STATED PROBLEM: Put every line of the listing below into a JSON list of strings, one string per line, with blank lines omitted. Leave the pictures out of your answer.

# # # # #

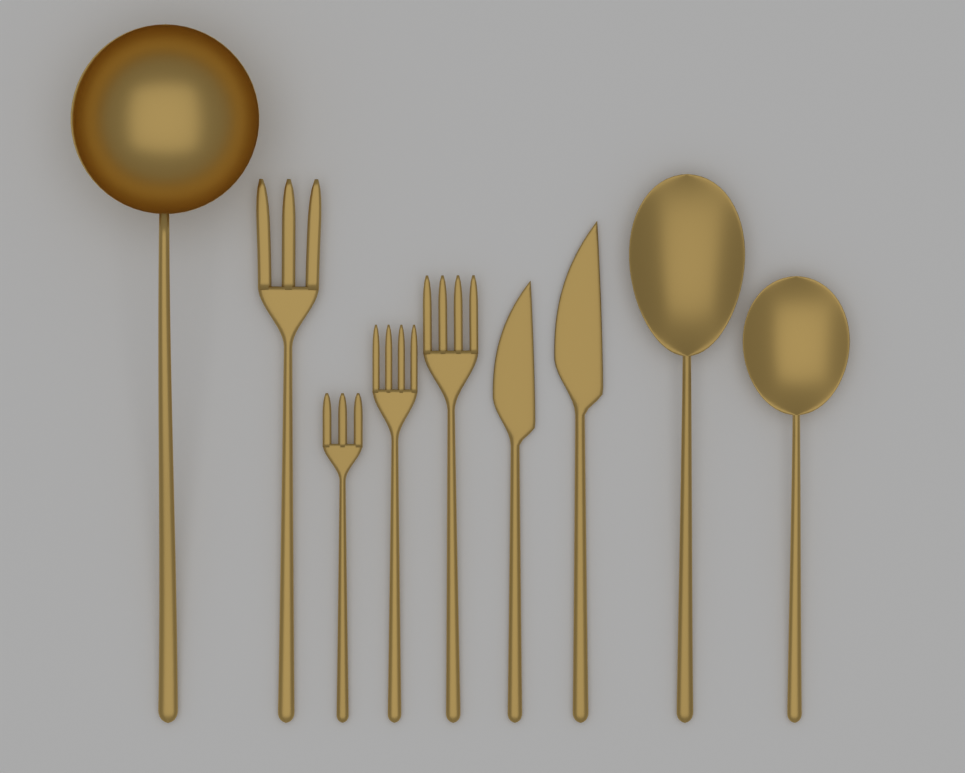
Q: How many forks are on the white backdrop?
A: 4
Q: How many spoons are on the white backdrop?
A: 3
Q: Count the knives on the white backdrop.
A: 2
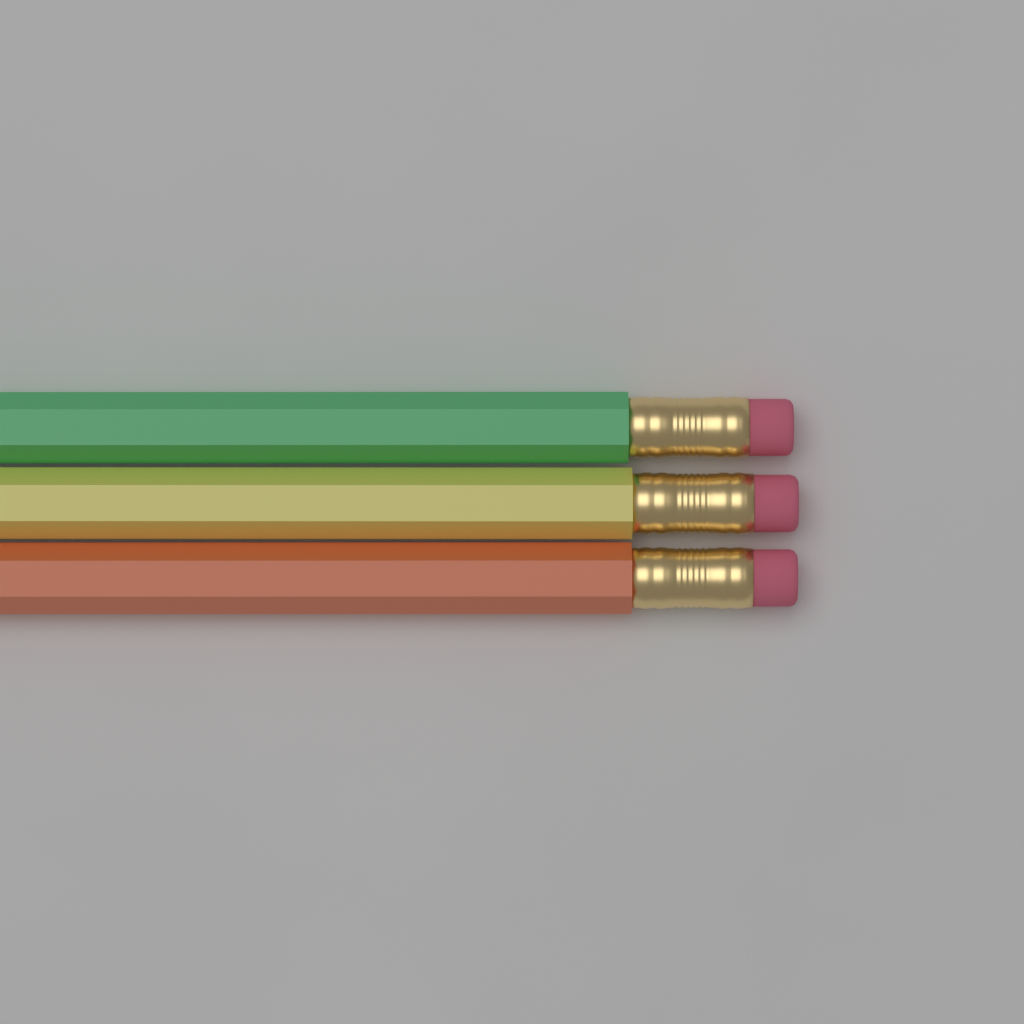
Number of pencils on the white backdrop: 3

# # # # #

EXERCISE RESPONSE:
[
  "Q: How many forks are on the white backdrop?",
  "A: 4",
  "Q: How many spoons are on the white backdrop?",
  "A: 3",
  "Q: Count the knives on the white backdrop.",
  "A: 2",
  "Number of pencils on the white backdrop: 3"
]